Up the road I stopped to gas up and enjoyed a coffee at the Italian Coffee Company. This is a rare but daily treat. I knew then that today is the day when I have many frontiers to cross and will arrive in Honduras at night. I therefore write for a few minutes before the day consumes me.
In that little hotel, that quiet sweet place with it’s sandy coloured façade edged in green, I was lonely, not for people, just a sense of gentleness that speed castrates. Life on the road has a rawness that traveling quickly magnifies. Perhaps in the way spilt petrol in a hot sun vapourises, moving fast could be considered like such an accelerant. Yesterday has already disappeared.
Creeping up on me is the gradual realisation that today is possibly the halfway mark of the journey south. I am on an 18 day schedule and wonder if this can be maintained?
Through the window the hills are hazy and the tips of nearby trees flutter in a warming breeze. I recognise that it is vital to get to the south with the record in the bag but the real greatness lies in the journey north.

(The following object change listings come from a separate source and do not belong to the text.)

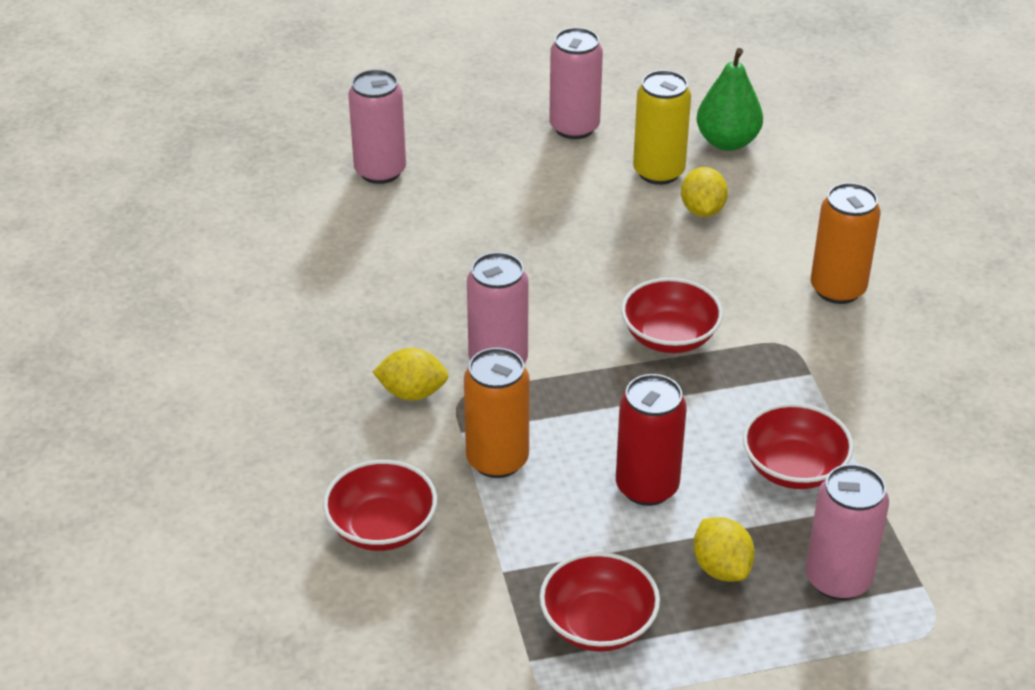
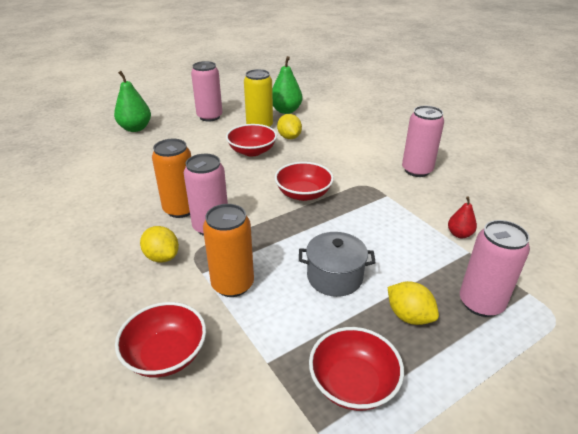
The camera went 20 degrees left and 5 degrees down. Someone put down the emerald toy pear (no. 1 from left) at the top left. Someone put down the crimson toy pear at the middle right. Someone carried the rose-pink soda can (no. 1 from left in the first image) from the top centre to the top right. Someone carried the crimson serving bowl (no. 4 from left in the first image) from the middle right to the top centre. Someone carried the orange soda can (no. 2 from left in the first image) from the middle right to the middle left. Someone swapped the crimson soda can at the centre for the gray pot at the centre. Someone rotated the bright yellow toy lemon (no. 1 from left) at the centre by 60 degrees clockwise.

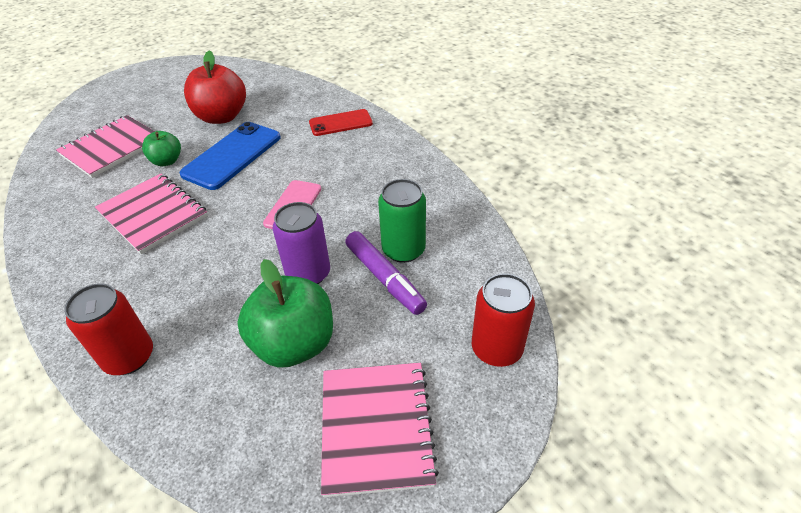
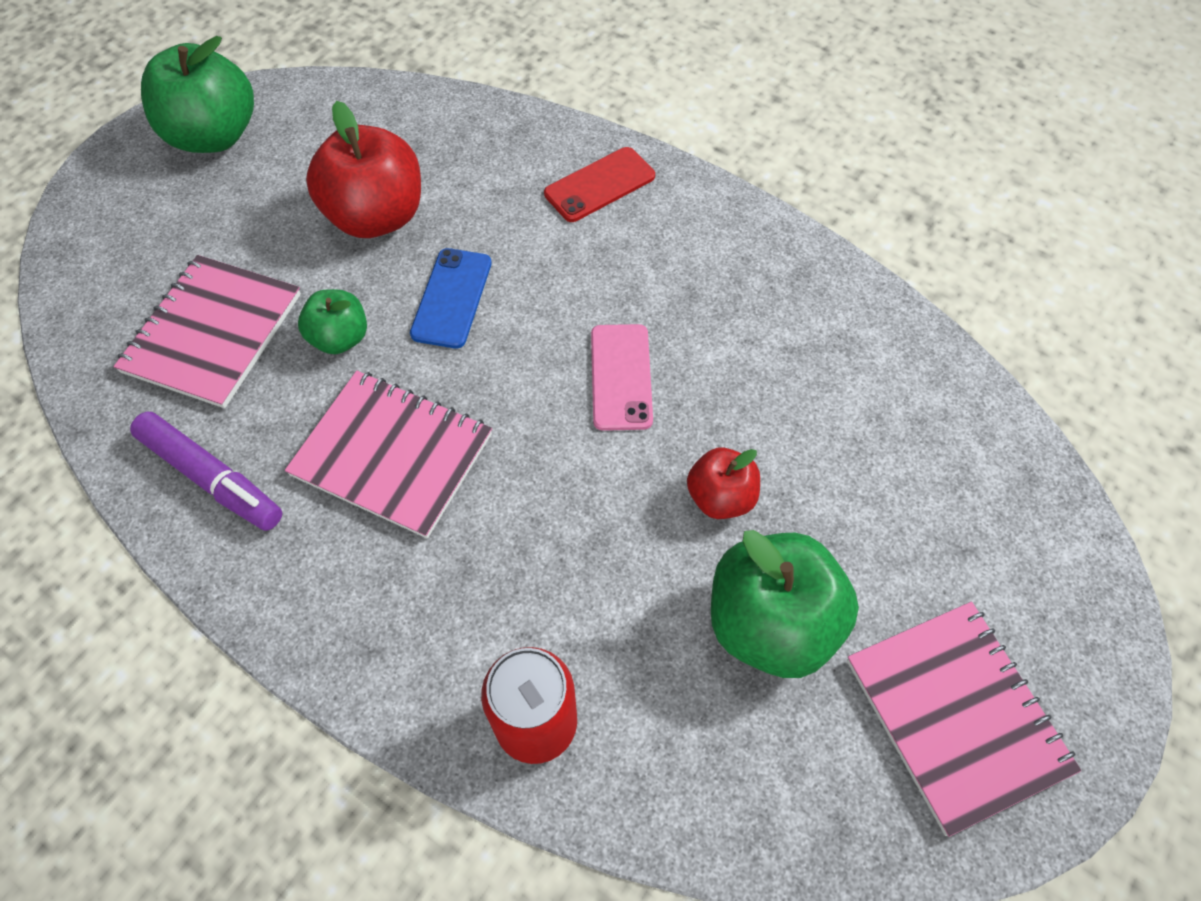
The camera went 20 degrees left and 15 degrees up. Someone took away the emerald soda can at the centre. Someone took away the crimson soda can (no. 2 from left) at the centre. Someone put down the emerald apple (no. 1 from left) at the top left. Someone carried the purple marker pen from the centre to the middle left. Someone swapped the purple soda can at the centre for the crimson apple (no. 2 from left) at the centre. Someone scaled the cobalt phone at the top left by 0.63.

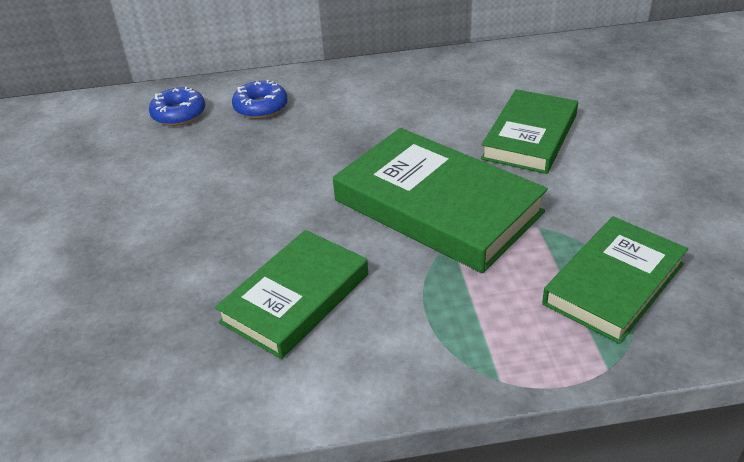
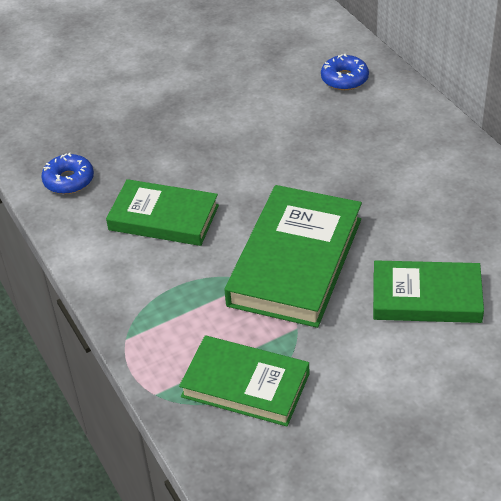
The camera went 70 degrees right and 5 degrees up. Someone carried the cobalt doughnut (no. 2 from left in the first image) from the top centre to the middle left.

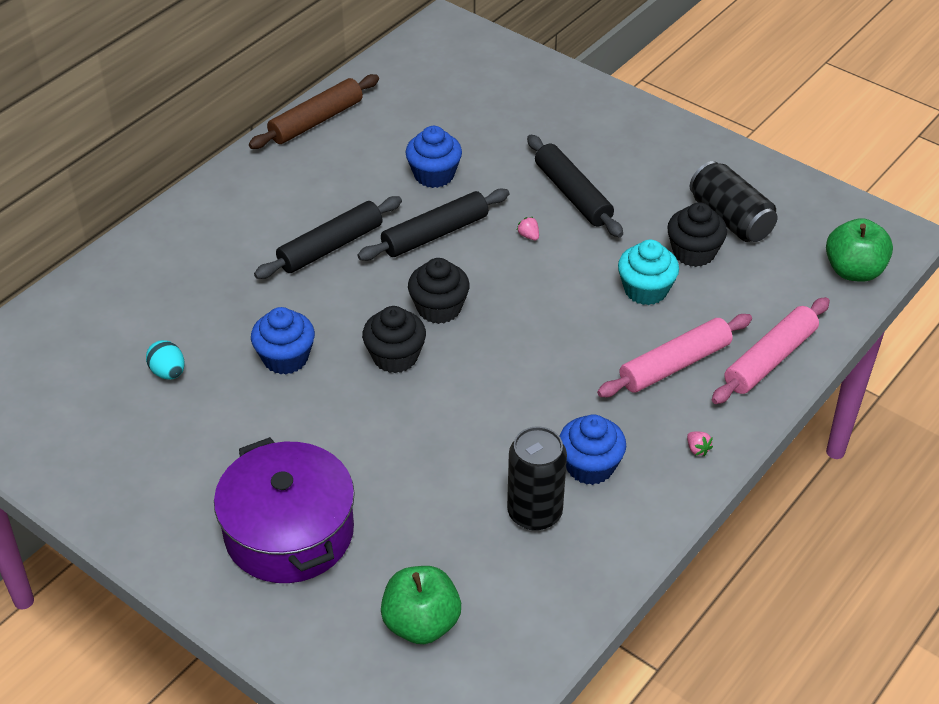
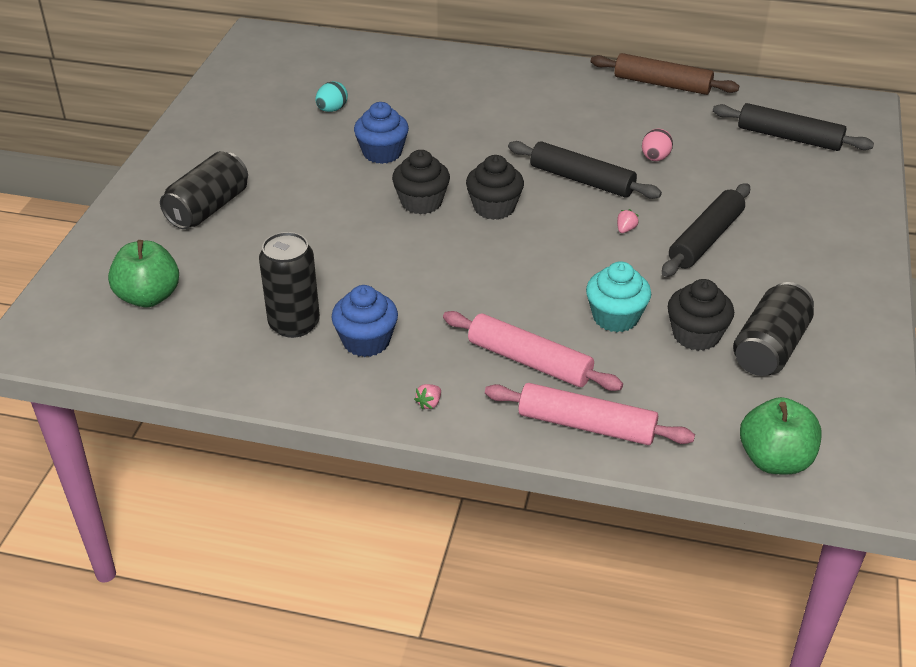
The camera went 65 degrees right and 5 degrees down. Someone carried the black rolling pin (no. 1 from left in the first image) from the centre to the top right. Someone swapped the purple pot at the bottom left for the black soda can (no. 1 from left) at the top left. Someone swapped the cobalt cupcake (no. 2 from left) at the top centre for the rose-pink egg at the top right.

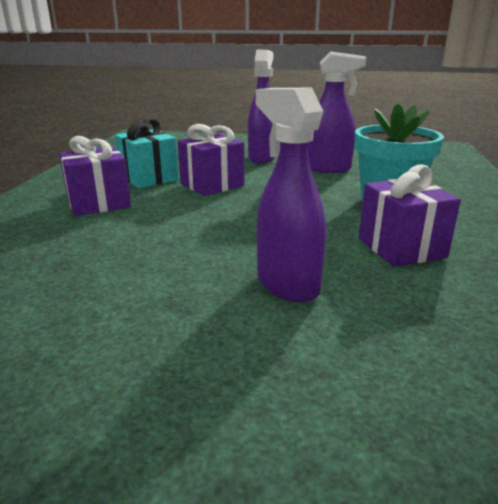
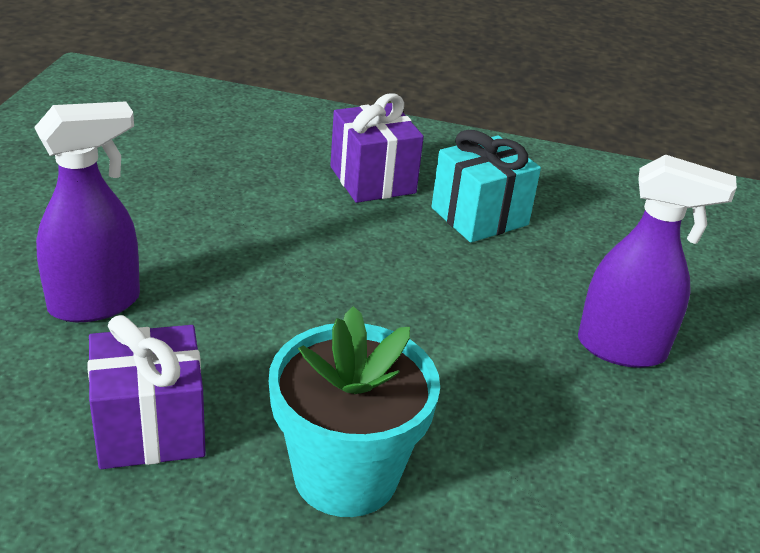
The camera went 90 degrees right and 10 degrees up. Someone took away the purple present (no. 2 from left) at the top centre. Someone took away the purple spray bottle (no. 3 from left) at the top right.

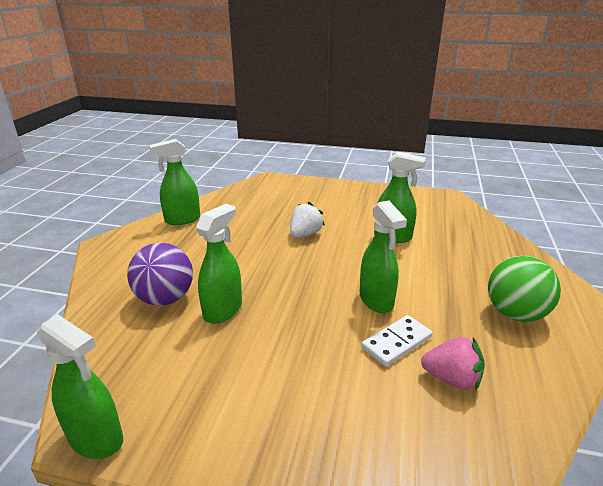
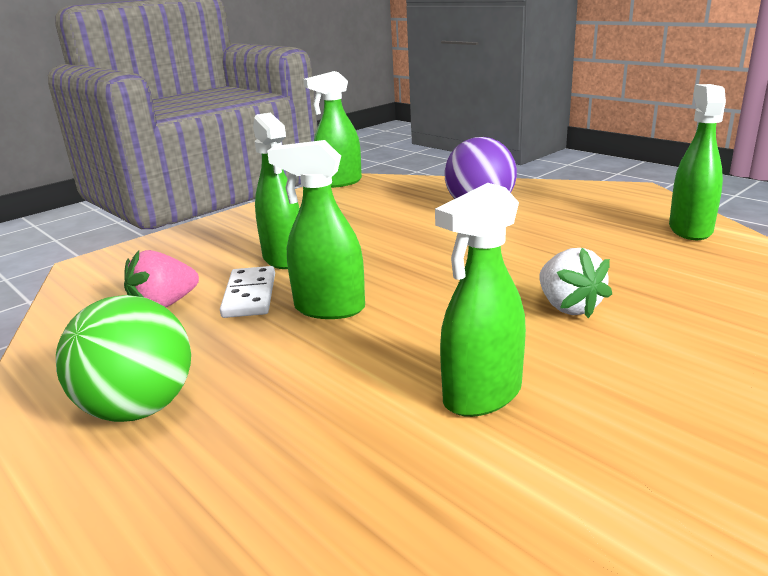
The camera went 125 degrees right and 5 degrees down. Someone carried the emerald spray bottle (no. 3 from left in the first image) from the centre to the top centre.

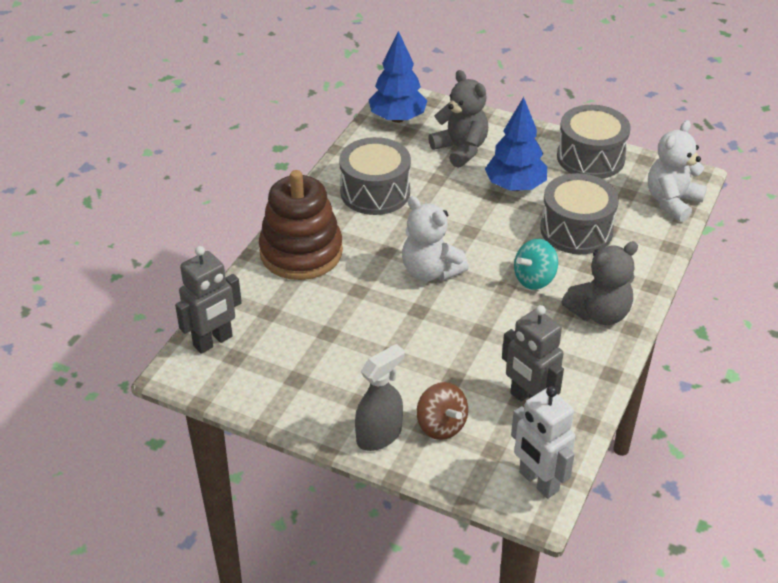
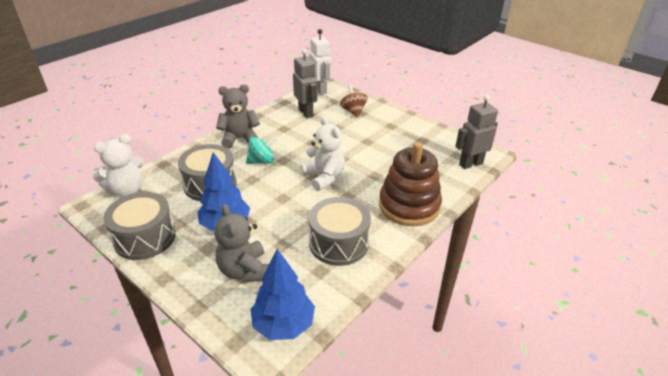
The camera went 165 degrees left and 5 degrees down. Someone took away the gray spray bottle at the bottom centre.

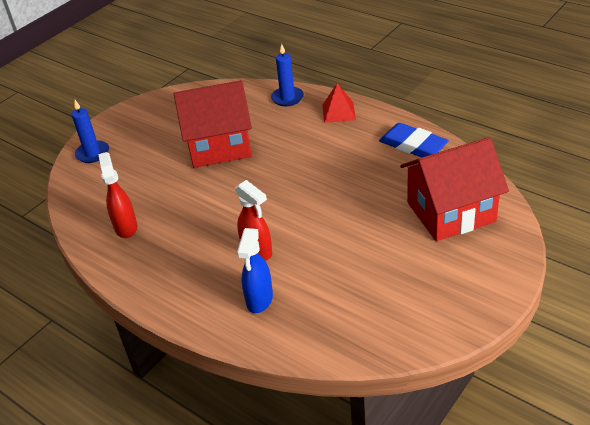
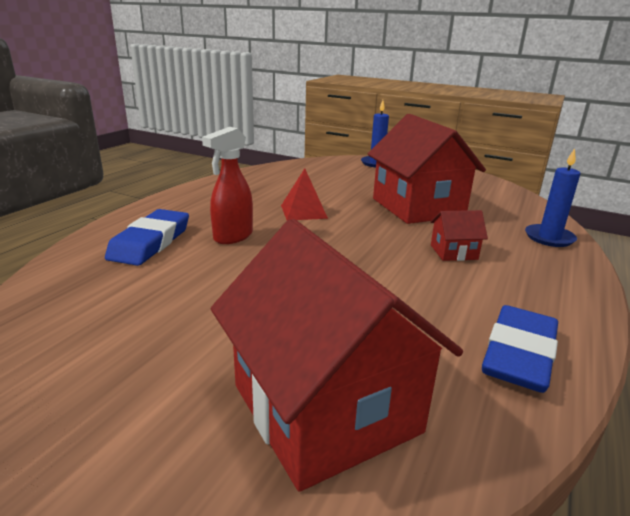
The camera went 75 degrees right and 15 degrees down. Someone took away the crimson spray bottle (no. 1 from left) at the middle left. Someone put down the crimson house (no. 3 from left) at the middle right. Someone carried the crimson pyramid from the top centre to the centre. Someone swapped the cobalt spray bottle at the centre for the cobalt pencil eraser (no. 1 from left) at the middle left.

The ‘90 day rule’ is potentially disastrous for me, and has shaken my confidence. Leaving Guatemala will be the test. The officials there will have a clear view on the effectiveness of my applying for transit permits across Central America.
Still I wait and more paperwork shuffles about. I sign typed letters allowing me special permission to overcome the previous block on the system. It is now dark. I ask one of the customs girls which parts of my night route she considers safe. Guatemala has a ruthless reputation for those who dare to travel in the dark. I asked about bandits and she said that there was only a short section near Escuintla where the trees come down to a narrow section of road. Is it here where masked men force people like me off the road with guns?
It was a poorly conceived idea to suggest that I enjoy this. There is some perversity in challenging the elements and deciphering what looks like random traffic patterns, but riding down that corridor of trees would be like a mountaineer on a sheer face grabbing a handhold, knowing it will not hold his weight.
Outside, a curly haired man holds a broken coke bottle and a bag, which I think is full of rubbish. Beside him is a little fawn dog. He talks to me in a growling type if language spotted with barely recognizable English words. I hear him having lived in Manhatton and the Bronx and while he looks like his adventures go no further than the nearest bin, I could be misjudging him.
It is 19.30 and I have been here for six hours. My driving license is returned and all I wait for is the registration document of the bike, my passport and the transit support documents. I think I have lost a day. Perhaps as I ride across El Salvador it will become clear how to claw back this miserable waste of time.
As I sat waiting for the main manager to decide my fate I remembered the start of today. The birdsong made me almost giddy with calm. I couldn't see them warbling because they were small and probably hid on branches atthe top of the tree, but as a sound they competed beautifully with the other raging noises competing for our attention.
Here at the border, I am still waiting.